A few months before the fire, a man named Kim Dae-han had suffered a stroke that left him partially paralysed. Ostracized by his family and friends, and losing his sanity, he decided to take his frustrations out on society. During a Tuesday morning rush-hour, he wandered into a subway train armed with gasoline-filled containers, which caught fire as the train pulled into Jungangno station. The fire spread rapidly through the carriages, owing to the lack of any fire-extinguishing apparatus on board; both the seats and the flooring produced toxic smoke as they burned. Kim managed to escape, along with many passengers from his train, but the poor safety procedures on the line meant that the driver arriving in the opposite direction was not informed of the problem, and pulled in to a plume of thick, toxic smoke. At this point the fire detection system kicked in and shut off power on the line, leaving both trains stranded.

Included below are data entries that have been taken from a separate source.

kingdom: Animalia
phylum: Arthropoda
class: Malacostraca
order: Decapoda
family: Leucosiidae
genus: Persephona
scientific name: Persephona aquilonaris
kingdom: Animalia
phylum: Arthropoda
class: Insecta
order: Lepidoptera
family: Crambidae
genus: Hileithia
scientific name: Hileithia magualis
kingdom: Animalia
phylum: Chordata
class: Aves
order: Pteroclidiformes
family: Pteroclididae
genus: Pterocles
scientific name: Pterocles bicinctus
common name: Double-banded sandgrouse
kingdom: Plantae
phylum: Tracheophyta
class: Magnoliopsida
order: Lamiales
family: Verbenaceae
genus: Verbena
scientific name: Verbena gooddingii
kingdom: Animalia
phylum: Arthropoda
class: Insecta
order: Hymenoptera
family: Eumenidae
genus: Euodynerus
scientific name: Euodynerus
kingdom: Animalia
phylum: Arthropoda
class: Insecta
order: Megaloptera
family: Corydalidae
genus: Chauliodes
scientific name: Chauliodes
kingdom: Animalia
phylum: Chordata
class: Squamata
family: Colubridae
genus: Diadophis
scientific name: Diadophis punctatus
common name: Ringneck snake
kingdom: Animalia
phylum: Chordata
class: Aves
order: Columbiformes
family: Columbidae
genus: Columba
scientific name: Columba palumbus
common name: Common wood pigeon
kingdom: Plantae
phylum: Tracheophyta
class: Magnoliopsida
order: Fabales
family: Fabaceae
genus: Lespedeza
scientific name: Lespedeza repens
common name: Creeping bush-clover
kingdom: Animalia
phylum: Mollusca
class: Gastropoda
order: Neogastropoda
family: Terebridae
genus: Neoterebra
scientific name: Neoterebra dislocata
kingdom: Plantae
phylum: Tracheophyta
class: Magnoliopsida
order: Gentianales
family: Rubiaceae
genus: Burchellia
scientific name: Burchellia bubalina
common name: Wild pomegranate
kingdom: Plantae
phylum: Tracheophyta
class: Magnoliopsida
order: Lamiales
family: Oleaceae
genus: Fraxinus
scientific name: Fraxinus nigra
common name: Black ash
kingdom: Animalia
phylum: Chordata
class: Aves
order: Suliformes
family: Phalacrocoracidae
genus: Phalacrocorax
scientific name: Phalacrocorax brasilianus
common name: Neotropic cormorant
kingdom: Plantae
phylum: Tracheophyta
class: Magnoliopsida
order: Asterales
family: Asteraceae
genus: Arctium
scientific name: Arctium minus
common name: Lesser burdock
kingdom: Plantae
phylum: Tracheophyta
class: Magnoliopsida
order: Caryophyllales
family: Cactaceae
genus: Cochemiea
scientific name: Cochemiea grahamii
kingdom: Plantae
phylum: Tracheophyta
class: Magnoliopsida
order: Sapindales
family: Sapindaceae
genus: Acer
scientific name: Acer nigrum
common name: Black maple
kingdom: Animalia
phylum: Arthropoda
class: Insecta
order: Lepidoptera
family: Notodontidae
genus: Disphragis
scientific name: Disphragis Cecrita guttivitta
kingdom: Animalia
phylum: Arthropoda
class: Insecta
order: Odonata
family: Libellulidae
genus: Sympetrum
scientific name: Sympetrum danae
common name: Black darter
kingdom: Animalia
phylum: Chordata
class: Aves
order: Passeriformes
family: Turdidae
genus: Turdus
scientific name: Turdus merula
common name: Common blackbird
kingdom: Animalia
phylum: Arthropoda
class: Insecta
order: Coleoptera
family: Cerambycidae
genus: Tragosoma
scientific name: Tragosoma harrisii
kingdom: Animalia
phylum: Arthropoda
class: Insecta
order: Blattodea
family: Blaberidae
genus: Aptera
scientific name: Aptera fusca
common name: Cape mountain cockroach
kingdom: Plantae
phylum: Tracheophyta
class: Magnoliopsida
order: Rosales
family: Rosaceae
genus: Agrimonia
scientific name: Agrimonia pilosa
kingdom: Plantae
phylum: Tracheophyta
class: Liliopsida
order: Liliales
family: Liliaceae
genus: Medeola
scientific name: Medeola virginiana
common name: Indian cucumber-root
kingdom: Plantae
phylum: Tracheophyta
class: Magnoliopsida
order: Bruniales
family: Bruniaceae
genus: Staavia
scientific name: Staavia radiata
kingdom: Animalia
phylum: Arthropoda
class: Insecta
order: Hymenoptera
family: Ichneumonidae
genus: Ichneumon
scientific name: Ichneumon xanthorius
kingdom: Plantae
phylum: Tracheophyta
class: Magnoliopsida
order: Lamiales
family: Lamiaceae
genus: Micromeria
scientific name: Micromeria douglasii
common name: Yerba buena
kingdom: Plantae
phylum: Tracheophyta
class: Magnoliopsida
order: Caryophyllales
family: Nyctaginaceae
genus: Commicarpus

The driver of the second train told passengers to remain seated while he attempted to contact the station manager, and when finally put through was told to leave the train immediately. He duly scurried upstairs, but in his haste had removed the train’s key, shutting off power to the doors, and effectively sealing the remaining passengers inside – death on a large scale was inevitable. The total count has never been fully established, as some bodies were burnt beyond all recognition.
The families of the victims, and the country as a whole, needed someone to blame. The arsonist was sentenced to life in prison, avoiding the death penalty on the grounds of mental instability; he died in jail soon afterwards. The incident raised some serious questions, primarily about safety being compromised by a thirst for profit, and the treatment of the disabled in Korean society – a baptism of fire for incoming president Roh Moo-hyun. Safety on Daegu’s subway has since been significantly improved, and facilities for the disabled have improved across Korea. At least some good may be coming out of one of Korea’s biggest modern-day disasters.